Multicore and Parallelism: Catching Up
It’s a new day when parallelism is essential for speeding up everything
By Jonathan Erickson
David Bader is Executive Director of High-Performance Computing in the College of Computing at Georgia Institute of Technology and author of Petascale Computing: Algorithms and Applications.
Q: David, you’ve been actively involved with multicore and parallelism since the early 1990s and the rest of the computing world seems just now catching up. Any idea of why it’s taken so long?

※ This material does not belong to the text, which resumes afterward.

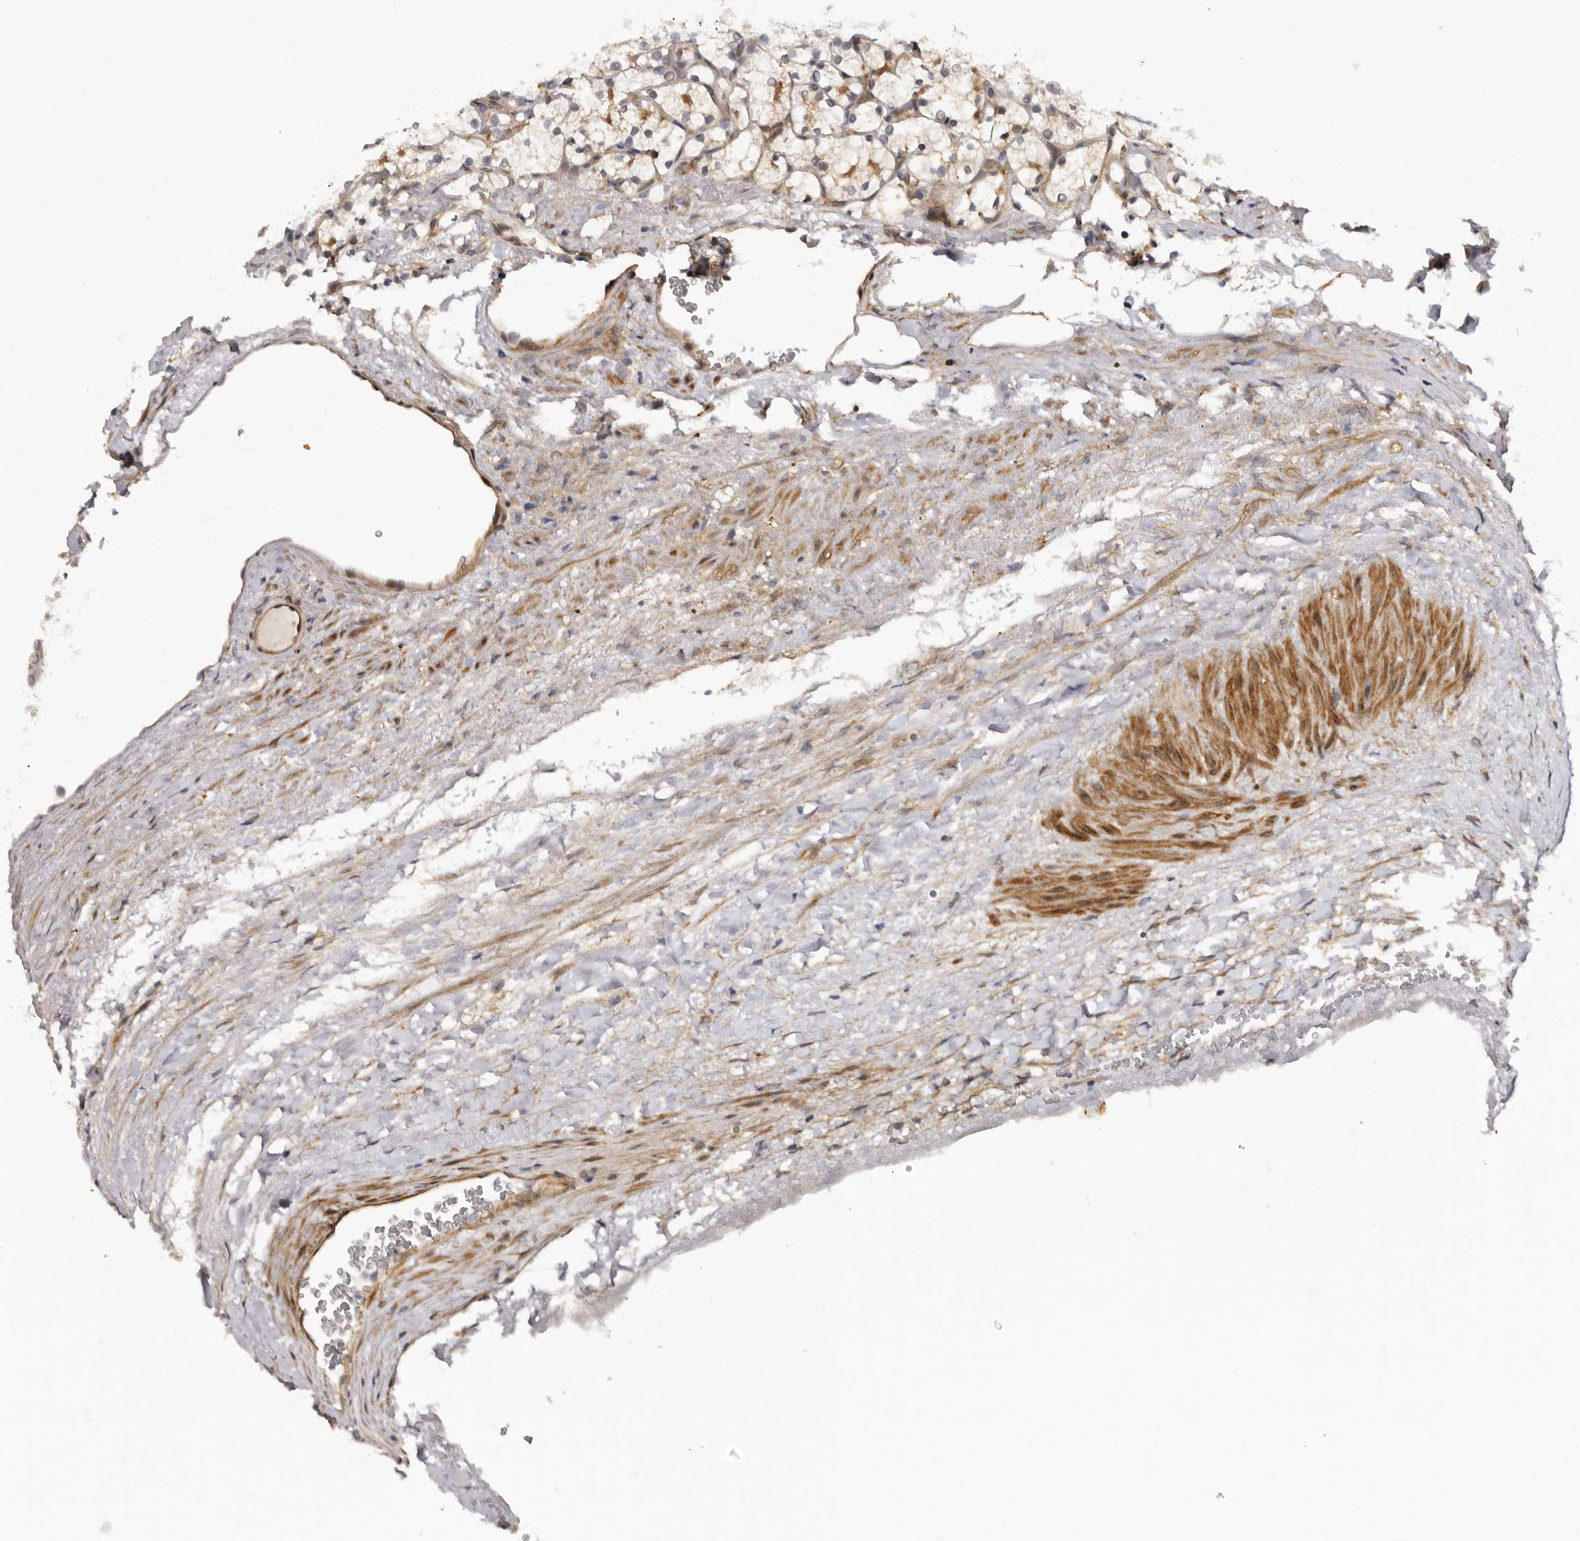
{"staining": {"intensity": "weak", "quantity": ">75%", "location": "cytoplasmic/membranous"}, "tissue": "renal cancer", "cell_type": "Tumor cells", "image_type": "cancer", "snomed": [{"axis": "morphology", "description": "Adenocarcinoma, NOS"}, {"axis": "topography", "description": "Kidney"}], "caption": "Protein staining of renal cancer tissue shows weak cytoplasmic/membranous positivity in about >75% of tumor cells. (brown staining indicates protein expression, while blue staining denotes nuclei).", "gene": "SBDS", "patient": {"sex": "female", "age": 69}}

A: Overnight the computing world has changed, and we are starting a new day when parallelism is essential not just for solving grand challenge applications in science and engineering, but for speeding up everything: our 3G cellphone apps, our desktop spreadsheets and office productivity tools to our web browsers, media players, and Web services. Over the past few decades the parallel computing community, which has been a niche from academia, industry, and national labs, has performed a terrific job of harnessing massive parallelism to solve fundamental science questions in areas such as climate prediction, renewable energy, and molecular dynamics, as evidenced by the first petascale computing systems with phenomenal capabilities. The Los Alamos Roadrunner system harnesses thousands of IBM Cell Broadband Engine heterogeneous multicore processors, the same line of PowerPC processor in the Sony PlayStation 3, to solve some of our nation’s most critical energy and material science problems. Oak Ridge’s Jaguar Cray XT5 supercomputer also broke through the petascale record and is the world’s most powerful supercomputer today for science. The parallel processing community magnificent successes over the past several decades have gone mostly unnoticed by the masses, because we’ve been able to inject our new technologies into mainstream computing unbeknownst to the user. Processors have employed astonishing amounts of parallelism using superscalar microprocessors and pushed the limits of instruction-level parallelism, and systems have employed accelerators ubiquitously from floating-point math units to graphics processors (GPUs). The end user could continue to write her sequential algorithms, and the responsibility for exploiting the implicit concurrency was assumed by the architecture, compiler, and runtime systems. We could maintain this illusion and exploit concurrency at a fine-grain within the system in order to achieve the speedup scaling with Moore’s Law that everyone has come to expect.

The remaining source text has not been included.